Text Block Start

Libya’s unity government took office on March 16, succeeding two warring administrations that had ruled eastern and western regions over a decade of violent chaos since the overthrow of autocratic leader Muammar Gaddafi.

Mitsotakis’ visit, to restart diplomatic relations seven years after the embassy closure due to Libya’s civil war, offered a chance for a new start following the disputed accord in 2019 between Turkey and the then-western Libyan government.

“It’s time to leave behind what has tested our relations in the past,” Mitsotakis said in televised remarks alongside Libya’s interim Prime Minister Abdulhamid Dbeibeh.

Mitsotakis reiterated a European Union call for the “immediate and complete withdrawal” of foreign fighters from Libya.

Libya, a staging point for tens of thousands of illegal immigrants into Europe, has been drawn into a complex diplomatic and territorial stand-off in the eastern Mediterranean that saw Greece and Turkey come close to fighting last year.

The 2019 accord, which prompted Athens to expel the Libyan ambassador at the time, mapped out a sea boundary between Turkey and Libya close to the Greek island of Crete.

Mitsotakis said the agreement had no legal force and should be cancelled, adding: “It is geography that determines the framework of our bilateral relations, and not artificial lines that somebody draws on maps.”

In 2020, Greece and Egypt signed an agreement designating an exclusive economic zone in the eastern Mediterranean, which Turkey has said infringes its own continental shelf, and which overlaps with the maritime zones it agreed with Libya.

Text Block End
Exercise data Block Start

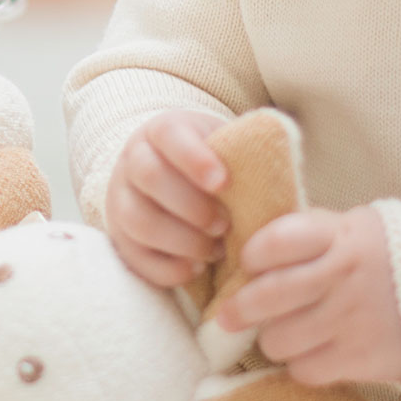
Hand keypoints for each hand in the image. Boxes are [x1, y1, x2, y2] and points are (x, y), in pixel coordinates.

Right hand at [106, 110, 229, 287]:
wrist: (172, 175)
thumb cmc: (212, 162)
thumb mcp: (225, 145)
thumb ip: (245, 153)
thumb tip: (281, 172)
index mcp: (161, 130)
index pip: (169, 134)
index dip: (194, 158)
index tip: (223, 183)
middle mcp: (133, 160)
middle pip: (150, 177)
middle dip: (191, 206)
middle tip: (224, 225)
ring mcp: (119, 200)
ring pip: (138, 221)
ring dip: (181, 241)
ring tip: (214, 251)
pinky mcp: (119, 237)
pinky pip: (134, 257)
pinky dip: (166, 269)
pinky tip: (196, 269)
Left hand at [216, 206, 400, 385]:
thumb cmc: (396, 258)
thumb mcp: (359, 229)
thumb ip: (314, 235)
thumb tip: (257, 254)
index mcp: (341, 236)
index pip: (276, 242)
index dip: (254, 255)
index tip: (250, 264)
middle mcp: (343, 275)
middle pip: (268, 295)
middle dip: (239, 308)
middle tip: (230, 315)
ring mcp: (351, 319)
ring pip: (279, 339)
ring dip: (274, 339)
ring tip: (286, 334)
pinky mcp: (360, 358)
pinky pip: (304, 370)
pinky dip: (302, 364)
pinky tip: (315, 353)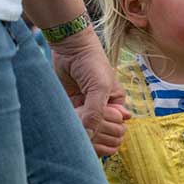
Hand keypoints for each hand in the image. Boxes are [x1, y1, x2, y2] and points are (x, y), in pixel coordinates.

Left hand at [51, 31, 128, 156]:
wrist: (71, 47)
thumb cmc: (92, 63)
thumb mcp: (99, 88)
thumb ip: (96, 113)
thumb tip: (89, 136)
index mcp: (116, 104)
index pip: (115, 128)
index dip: (105, 132)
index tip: (96, 128)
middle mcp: (103, 108)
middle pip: (100, 130)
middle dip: (92, 130)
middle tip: (82, 122)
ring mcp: (87, 107)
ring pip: (84, 127)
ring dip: (79, 126)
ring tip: (74, 118)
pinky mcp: (72, 106)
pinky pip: (72, 121)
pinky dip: (69, 122)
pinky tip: (67, 117)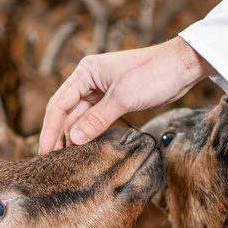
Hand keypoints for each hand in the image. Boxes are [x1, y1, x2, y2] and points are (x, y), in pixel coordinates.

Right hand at [38, 37, 213, 154]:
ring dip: (76, 136)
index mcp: (86, 72)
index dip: (50, 129)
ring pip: (81, 117)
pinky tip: (86, 147)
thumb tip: (75, 139)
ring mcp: (101, 90)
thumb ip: (98, 119)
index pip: (59, 103)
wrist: (182, 66)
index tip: (44, 151)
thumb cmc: (154, 73)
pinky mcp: (114, 100)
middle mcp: (89, 80)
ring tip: (68, 159)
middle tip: (53, 161)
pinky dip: (90, 132)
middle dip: (60, 135)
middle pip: (67, 111)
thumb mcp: (124, 97)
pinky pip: (96, 119)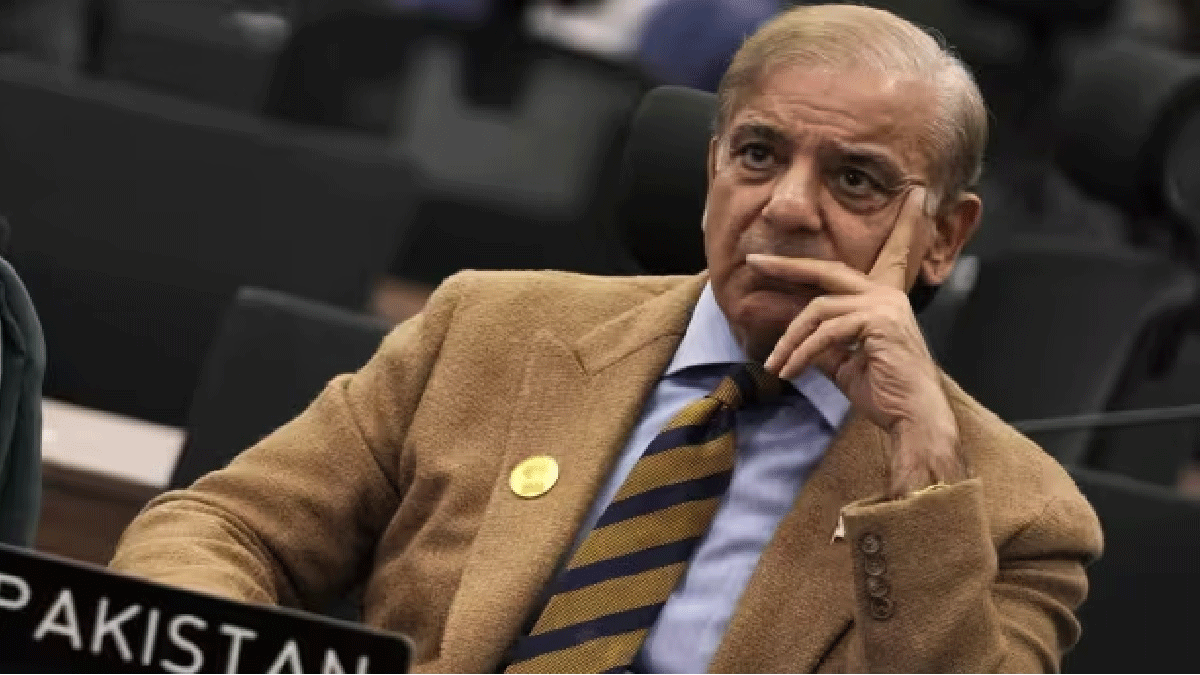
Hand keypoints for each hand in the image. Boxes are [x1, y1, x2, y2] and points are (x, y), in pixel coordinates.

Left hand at [748, 186, 966, 497]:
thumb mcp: (845, 361)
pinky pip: (825, 332)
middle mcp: (886, 294)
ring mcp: (884, 305)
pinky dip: (802, 352)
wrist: (913, 419)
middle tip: (753, 261)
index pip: (883, 255)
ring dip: (790, 340)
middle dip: (786, 266)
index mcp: (884, 298)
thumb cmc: (885, 392)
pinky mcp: (878, 322)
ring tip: (776, 366)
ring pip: (817, 310)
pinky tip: (789, 371)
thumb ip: (824, 342)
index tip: (914, 197)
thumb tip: (795, 337)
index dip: (897, 226)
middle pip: (826, 270)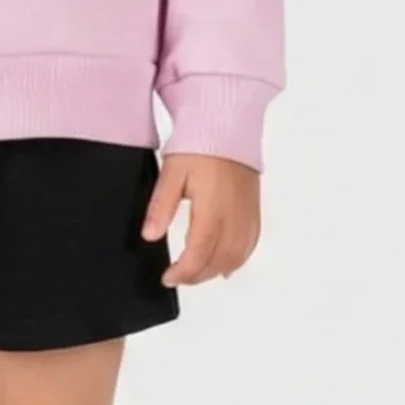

Exercise data Block End

#### Work instructions
Repeat word for word the passage of the Libya text that starts with the words "Libya, a staging" and finishes with "fighting last year.".

#### Response for this exercise
Libya, a staging point for tens of thousands of illegal immigrants into Europe, has been drawn into a complex diplomatic and territorial stand-off in the eastern Mediterranean that saw Greece and Turkey come close to fighting last year.